Elle tourne en rond.

« Je ne voudrais pas commencer cette nouvelle année scolaire sans que ce mal entendu ne soit réglé. »

Une dernière mauvaise foi scelle sa lettre. Et, parce qu’elle craint de regretter sa démarche, elle n’ose même pas la relire avant de plier le parchemin. Sa plume se lève une dernière fois, trace un « professeur Lefebvre » en grosses lettres rondes sur une enveloppe. Puis, quittant le bureau qu’elle a réquisitionné pour l’écriture de sa lettre, Hermine s’avance un peu plus loin dans le kiosque à colombes, à la recherche d’un messager pour son courrier.

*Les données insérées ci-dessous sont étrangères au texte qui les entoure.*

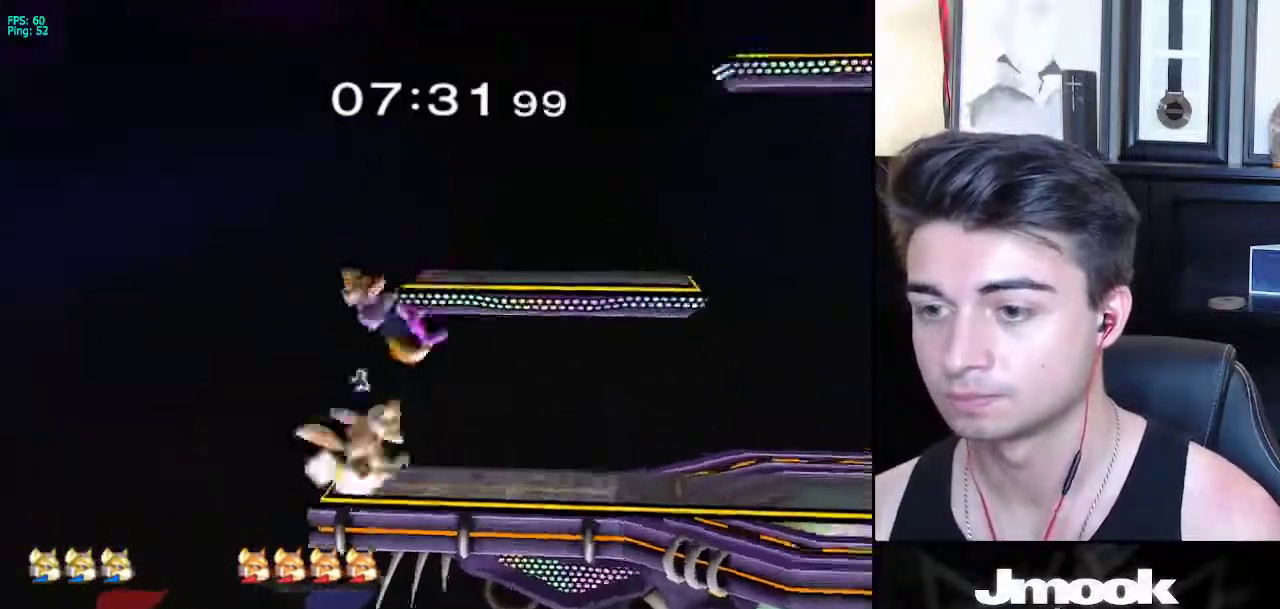
{"buttons": [], "left_stick": "down-right", "right_stick": "center", "events": [[33, "left_stick", "up-right"], [167, "A", "down"], [283, "A", "up"], [283, "left_stick", "right"], [483, "left_stick", "down-right"]]}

Un bruit de pas. Des talons qui claquent sur la pierre. Craignant d'être remarquée correspondant avec son professeur, la jeune Hestia précipite ses gestes comme un malfaiteur se hâterait de camoufler son forfait. Attrapant le premier hibou qu’elle trouve, elle lui accroche précipitamment la lettre aux pattes tout en chuchotant le nom du destinataire. Et sur un dernier sourire d’Hermine, la bête s’envole dans un battement d'ailes, emportant avec elle le secret de la jeune femme et ses dernières inquiétudes.

Se composant un visage détendu, Hermine se décide finalement à quitter l'ombre dans laquelle elle s'était réfugiée pour choisir un hibou, et découvre à l’entrée du kiosque une élève de son année. Sans lui accorder plus qu'un regard voulu agréable, l'Hestia se presse vers la sortie et quitte l'endroit.


Alors qu'elle rejoint lentement son dortoir, Hermine laisse ses pensées vagabonder. Avoir envoyé cette lettre était censé l’apaiser. Pourtant, son cœur semble s’alourdir à chacun de ses pas. Son esprit tourne et retourne en tous sens les phrases qu’elle a écrites à Lefebvre. Non seulement elles sont stupides et puériles, mais plus encore elles ne reflètent pas réellement l’étendue des sentiments qui dérangent la jeune femme depuis leur altercation. Mais comment les exprimer seulement ? Elle se souvient encore du buste du professeur collé au sien, la maintenant contre le mur aussi froid et dur que les barreaux d’une cellule de prison. De ses prunelles brillantes, tout près des siennes, lumières vacillantes, inquiétantes, hypnotiques. De sa poigne, crochets retenant ses bras contre le mur. De son souffle chaud sur ses lèvres, sensation inconnue… Elle se souvient de sa brusquerie sensuelle et de ses menaces tremblantes.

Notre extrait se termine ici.